__지시 사항__
아래의 모든 줄을 '번호' 열과 '내용' 열로 이루어진 마크다운 표로 바꾸어 쓰십시오. '번호' 열에는 행 번호를 매기고, 빈 줄은 넣지 마십시오.

__데이터 블록__
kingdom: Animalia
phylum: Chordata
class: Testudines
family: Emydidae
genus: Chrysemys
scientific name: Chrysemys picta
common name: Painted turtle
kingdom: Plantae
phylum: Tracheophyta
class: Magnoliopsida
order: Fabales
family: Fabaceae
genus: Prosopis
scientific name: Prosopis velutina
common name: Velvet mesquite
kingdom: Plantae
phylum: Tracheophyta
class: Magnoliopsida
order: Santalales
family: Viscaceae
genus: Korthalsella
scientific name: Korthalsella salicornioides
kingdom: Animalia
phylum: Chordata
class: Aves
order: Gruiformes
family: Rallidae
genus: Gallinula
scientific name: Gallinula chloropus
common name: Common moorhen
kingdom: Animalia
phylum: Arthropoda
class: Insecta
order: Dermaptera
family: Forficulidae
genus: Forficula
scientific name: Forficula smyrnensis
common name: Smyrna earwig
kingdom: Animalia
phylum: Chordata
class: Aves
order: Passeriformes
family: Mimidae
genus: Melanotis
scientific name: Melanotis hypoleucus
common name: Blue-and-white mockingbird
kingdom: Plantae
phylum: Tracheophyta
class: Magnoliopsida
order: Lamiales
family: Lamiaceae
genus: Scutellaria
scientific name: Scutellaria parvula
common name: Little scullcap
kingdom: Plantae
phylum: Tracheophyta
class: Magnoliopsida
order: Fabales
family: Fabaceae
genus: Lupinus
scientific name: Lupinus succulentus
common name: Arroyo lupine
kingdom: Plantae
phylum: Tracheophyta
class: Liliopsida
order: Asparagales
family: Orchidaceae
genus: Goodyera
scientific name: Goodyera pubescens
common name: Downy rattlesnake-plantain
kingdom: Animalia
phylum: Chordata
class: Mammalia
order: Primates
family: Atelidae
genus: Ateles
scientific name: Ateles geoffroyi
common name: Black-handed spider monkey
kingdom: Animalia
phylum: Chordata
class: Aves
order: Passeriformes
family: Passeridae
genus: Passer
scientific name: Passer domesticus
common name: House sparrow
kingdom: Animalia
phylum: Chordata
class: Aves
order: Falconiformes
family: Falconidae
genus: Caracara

__출력 결과__
| 번호 | 내용 |
|---|---|
| 1 | kingdom: Animalia |
| 2 | phylum: Chordata |
| 3 | class: Testudines |
| 4 | family: Emydidae |
| 5 | genus: Chrysemys |
| 6 | scientific name: Chrysemys picta |
| 7 | common name: Painted turtle |
| 8 | kingdom: Plantae |
| 9 | phylum: Tracheophyta |
| 10 | class: Magnoliopsida |
| 11 | order: Fabales |
| 12 | family: Fabaceae |
| 13 | genus: Prosopis |
| 14 | scientific name: Prosopis velutina |
| 15 | common name: Velvet mesquite |
| 16 | kingdom: Plantae |
| 17 | phylum: Tracheophyta |
| 18 | class: Magnoliopsida |
| 19 | order: Santalales |
| 20 | family: Viscaceae |
| 21 | genus: Korthalsella |
| 22 | scientific name: Korthalsella salicornioides |
| 23 | kingdom: Animalia |
| 24 | phylum: Chordata |
| 25 | class: Aves |
| 26 | order: Gruiformes |
| 27 | family: Rallidae |
| 28 | genus: Gallinula |
| 29 | scientific name: Gallinula chloropus |
| 30 | common name: Common moorhen |
| 31 | kingdom: Animalia |
| 32 | phylum: Arthropoda |
| 33 | class: Insecta |
| 34 | order: Dermaptera |
| 35 | family: Forficulidae |
| 36 | genus: Forficula |
| 37 | scientific name: Forficula smyrnensis |
| 38 | common name: Smyrna earwig |
| 39 | kingdom: Animalia |
| 40 | phylum: Chordata |
| 41 | class: Aves |
| 42 | order: Passeriformes |
| 43 | family: Mimidae |
| 44 | genus: Melanotis |
| 45 | scientific name: Melanotis hypoleucus |
| 46 | common name: Blue-and-white mockingbird |
| 47 | kingdom: Plantae |
| 48 | phylum: Tracheophyta |
| 49 | class: Magnoliopsida |
| 50 | order: Lamiales |
| 51 | family: Lamiaceae |
| 52 | genus: Scutellaria |
| 53 | scientific name: Scutellaria parvula |
| 54 | common name: Little scullcap |
| 55 | kingdom: Plantae |
| 56 | phylum: Tracheophyta |
| 57 | class: Magnoliopsida |
| 58 | order: Fabales |
| 59 | family: Fabaceae |
| 60 | genus: Lupinus |
| 61 | scientific name: Lupinus succulentus |
| 62 | common name: Arroyo lupine |
| 63 | kingdom: Plantae |
| 64 | phylum: Tracheophyta |
| 65 | class: Liliopsida |
| 66 | order: Asparagales |
| 67 | family: Orchidaceae |
| 68 | genus: Goodyera |
| 69 | scientific name: Goodyera pubescens |
| 70 | common name: Downy rattlesnake-plantain |
| 71 | kingdom: Animalia |
| 72 | phylum: Chordata |
| 73 | class: Mammalia |
| 74 | order: Primates |
| 75 | family: Atelidae |
| 76 | genus: Ateles |
| 77 | scientific name: Ateles geoffroyi |
| 78 | common name: Black-handed spider monkey |
| 79 | kingdom: Animalia |
| 80 | phylum: Chordata |
| 81 | class: Aves |
| 82 | order: Passeriformes |
| 83 | family: Passeridae |
| 84 | genus: Passer |
| 85 | scientific name: Passer domesticus |
| 86 | common name: House sparrow |
| 87 | kingdom: Animalia |
| 88 | phylum: Chordata |
| 89 | class: Aves |
| 90 | order: Falconiformes |
| 91 | family: Falconidae |
| 92 | genus: Caracara |